## SOURCE TEXT
-.-.-

With the 2008 Bill, the dominant ruling party had empowered itself — and “any organ of state, at any level of government” — to take ownership and possession of property “simply by giving notice to the expropriated owner.” “The state would make the ‘final’ determination of the compensation due, subject only to a limited form of court review.”
Both movable and immovable property has always been up for grabs — “livestock and farming implements, residential homes, business premises and equipment, patents, and shares.” The 2008 Bill was temporarily shelved before the 2009 elections, but not forgotten. It led naturally to talk about nationalization. (Cannibal, p. 74.)
In March 2010, a plan was tabled in Parliament for turning “all productive land into a national asset leased to farmers.” Such sentiments are hardly new. True to a promise made in Mandela’s magic 1955 communistic Freedom Charter, the ANC has already nationalized the “mineral wealth beneath the soil” and the water rights. (Has the mummified media ever wondered out loud why Cape Town has run dry?)
Thereafter, to supplement the Expropriation Bill, the Party had published a policy paper that warned, among other planned infractions, of the need to water-down the already weak property-rights provision in the Constitution.
All along had the entrenchment of a property clause in the South African Constitution angered judicial activists, who conflate the protection of private property with the entrenchment of white privilege. (Hence the subtitle of “Into the Cannibal’s Pot”: “Lessons for America . . .”) Their fears were overblown. Back then, I wagered that nationalization would necessitate but a minor tweak to the Constitution, since the latter already allows all the mischief mentioned.

-.-.-

Data records:
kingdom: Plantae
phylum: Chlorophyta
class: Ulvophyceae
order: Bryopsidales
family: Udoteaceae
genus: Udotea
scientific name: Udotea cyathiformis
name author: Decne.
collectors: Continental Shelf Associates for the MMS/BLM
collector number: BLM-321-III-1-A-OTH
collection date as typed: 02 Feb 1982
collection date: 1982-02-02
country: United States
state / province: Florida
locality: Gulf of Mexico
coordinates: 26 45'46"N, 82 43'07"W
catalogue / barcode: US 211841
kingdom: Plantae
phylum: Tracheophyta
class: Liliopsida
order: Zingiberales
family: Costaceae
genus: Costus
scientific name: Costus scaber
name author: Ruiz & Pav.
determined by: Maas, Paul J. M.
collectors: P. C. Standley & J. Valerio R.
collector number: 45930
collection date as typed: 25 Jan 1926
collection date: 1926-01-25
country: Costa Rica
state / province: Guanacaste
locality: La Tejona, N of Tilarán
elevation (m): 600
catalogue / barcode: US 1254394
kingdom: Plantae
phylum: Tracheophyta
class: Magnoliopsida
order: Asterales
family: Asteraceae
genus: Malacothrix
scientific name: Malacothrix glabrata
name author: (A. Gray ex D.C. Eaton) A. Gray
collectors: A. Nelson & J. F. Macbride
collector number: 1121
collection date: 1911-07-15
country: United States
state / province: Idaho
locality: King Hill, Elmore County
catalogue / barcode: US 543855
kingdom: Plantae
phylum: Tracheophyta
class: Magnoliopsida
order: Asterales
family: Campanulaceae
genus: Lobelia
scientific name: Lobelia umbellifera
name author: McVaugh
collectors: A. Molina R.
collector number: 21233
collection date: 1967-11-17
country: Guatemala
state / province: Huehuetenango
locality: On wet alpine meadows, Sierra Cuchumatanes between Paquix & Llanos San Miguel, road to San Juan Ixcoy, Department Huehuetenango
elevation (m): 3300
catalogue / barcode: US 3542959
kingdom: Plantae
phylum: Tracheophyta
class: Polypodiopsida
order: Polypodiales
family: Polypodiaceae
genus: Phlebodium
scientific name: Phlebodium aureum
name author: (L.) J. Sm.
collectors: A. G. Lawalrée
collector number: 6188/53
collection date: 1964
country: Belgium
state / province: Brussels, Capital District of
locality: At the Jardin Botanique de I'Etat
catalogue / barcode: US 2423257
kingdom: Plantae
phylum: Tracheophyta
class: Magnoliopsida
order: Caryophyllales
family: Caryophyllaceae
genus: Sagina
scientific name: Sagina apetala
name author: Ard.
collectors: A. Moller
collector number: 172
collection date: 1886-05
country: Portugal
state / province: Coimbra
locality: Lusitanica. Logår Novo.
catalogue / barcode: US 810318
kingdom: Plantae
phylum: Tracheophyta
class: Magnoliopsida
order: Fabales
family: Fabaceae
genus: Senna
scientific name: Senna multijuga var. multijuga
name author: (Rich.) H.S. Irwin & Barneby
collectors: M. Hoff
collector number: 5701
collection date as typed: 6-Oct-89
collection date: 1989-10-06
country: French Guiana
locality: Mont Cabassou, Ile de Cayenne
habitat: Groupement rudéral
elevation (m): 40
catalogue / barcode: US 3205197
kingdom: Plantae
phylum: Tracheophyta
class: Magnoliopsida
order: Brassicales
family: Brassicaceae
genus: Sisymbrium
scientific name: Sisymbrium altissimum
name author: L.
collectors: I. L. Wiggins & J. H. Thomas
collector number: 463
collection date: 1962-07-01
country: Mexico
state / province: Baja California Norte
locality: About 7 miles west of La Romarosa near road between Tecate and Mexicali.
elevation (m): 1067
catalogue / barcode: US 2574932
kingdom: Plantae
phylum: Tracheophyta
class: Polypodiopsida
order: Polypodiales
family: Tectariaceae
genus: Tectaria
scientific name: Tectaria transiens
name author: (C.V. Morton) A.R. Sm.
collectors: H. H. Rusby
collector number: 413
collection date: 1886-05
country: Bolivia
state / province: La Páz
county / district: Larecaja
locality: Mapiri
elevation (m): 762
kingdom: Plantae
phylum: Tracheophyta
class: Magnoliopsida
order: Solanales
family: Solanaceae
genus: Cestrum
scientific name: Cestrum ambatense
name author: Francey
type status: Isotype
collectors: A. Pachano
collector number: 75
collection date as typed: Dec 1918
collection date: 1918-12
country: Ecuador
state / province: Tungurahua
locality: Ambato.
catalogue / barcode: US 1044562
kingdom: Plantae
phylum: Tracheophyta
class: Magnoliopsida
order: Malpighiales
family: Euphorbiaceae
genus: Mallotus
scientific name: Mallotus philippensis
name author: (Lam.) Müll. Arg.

-.-.-

## TASK SET
a: Reproduce word for word the portion of the passage on South African property expropriation that begins with the words containing "In March 2010, a" and ends with "has run dry?)".
b: In the passage on South African property expropriation, what did the plan tabled in Parliament in March 2010 propose?

## ANSWERS TO THE EXERCISES
a:
In March 2010, a plan was tabled in Parliament for turning “all productive land into a national asset leased to farmers.” Such sentiments are hardly new. True to a promise made in Mandela’s magic 1955 communistic Freedom Charter, the ANC has already nationalized the “mineral wealth beneath the soil” and the water rights. (Has the mummified media ever wondered out loud why Cape Town has run dry?)

b: It proposed turning all productive land into a national asset leased to farmers.